• Work request 1
In the driver-ratings exercise below, condense the paragraph beginning "Write an SQL query to categorize drivers" into a short bulleted list that keeps its main facts.
• Work request 2
Extend the driver-ratings exercise below, picking up right after its last line.

• Excerpt to read

Suppose you are a data analyst working for ride-sharing platform Uber. Uber is interested in analyzing the performance of drivers based on their ratings and wants to categorize them into different performance tiers. 

Write an SQL query to categorize drivers equally into three performance tiers (Top, Middle, and Bottom) based on their average ratings. Drivers with the highest average ratings should be placed in the top tier, drivers with ratings below the top tier but above the bottom tier should be placed in the middle tier, and drivers with the lowest average ratings should be placed in the bottom tier. Sort the output in decreasing order of average rating

In [0]:
from pyspark.sql import SparkSession
from pyspark.sql.types import StructType, StructField, IntegerType, FloatType
from pyspark.sql.window import *
from pyspark.sql.functions import *

# Create a Spark session
spark = SparkSession.builder \
    .appName("Driver Ratings") \
    .getOrCreate()

# Define the schema
schema = StructType([
    StructField("driver_id", IntegerType(), True),
    StructField("avg_rating", FloatType(), True)
])

# Create the data
data = [
    (1, 4.80),
    (2, 4.50),
    (3, 3.90),
    (4, 4.20),
    (5, 4.70),
    (6, 3.60),
    (7, 4.90),
    (8, 3.80),
    (9, 4.40),
    (10, 3.50),
    (11, 4.10),
    (12, 4.60)

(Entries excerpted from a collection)
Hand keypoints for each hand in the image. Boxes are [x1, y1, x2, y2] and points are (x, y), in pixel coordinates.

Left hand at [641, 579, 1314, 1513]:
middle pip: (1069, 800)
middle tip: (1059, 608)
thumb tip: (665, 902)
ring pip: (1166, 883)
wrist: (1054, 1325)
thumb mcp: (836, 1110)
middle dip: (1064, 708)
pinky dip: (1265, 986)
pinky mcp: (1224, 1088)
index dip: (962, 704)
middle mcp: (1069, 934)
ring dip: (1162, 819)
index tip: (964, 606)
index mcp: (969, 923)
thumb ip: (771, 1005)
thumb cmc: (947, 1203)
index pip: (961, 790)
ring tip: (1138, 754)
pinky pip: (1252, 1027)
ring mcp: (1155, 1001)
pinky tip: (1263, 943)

• Task answer 1
- Write an SQL query that divides drivers equally into three performance tiers (Top, Middle, Bottom) by average rating.
- Drivers with the highest average ratings go in the top tier, those with the lowest go in the bottom tier, and the rest go in the middle tier.
- Sort the output by average rating in decreasing order.

• Task answer 2
]

# Create a DataFrame
df = spark.createDataFrame(data, schema)

# Show the DataFrame
df.show()


+---------+----------+
|driver_id|avg_rating|
+---------+----------+
|        1|       4.8|
|        2|       4.5|
|        3|       3.9|
|        4|       4.2|
|        5|       4.7|
|        6|       3.6|
|        7|       4.9|
|        8|       3.8|
|        9|       4.4|
|       10|       3.5|
|       11|       4.1|
|       12|       4.6|
+---------+----------+



In [0]:
window_spec=Window.partitionBy().orderBy(col("avg_rating"))
df=df.withColumn("Bucketing",ntile(3).over(window_spec)) \
    .withColumn("performance_tier", when(col("Bucketing")==1,"Top") \
        .when(col("Bucketing")==2,"Middle") \
            .when(col("Bucketing")==3,"Bottom") \
                .otherwise("Unknown") \
    
        ).select("driver_id","avg_rating","performance_tier")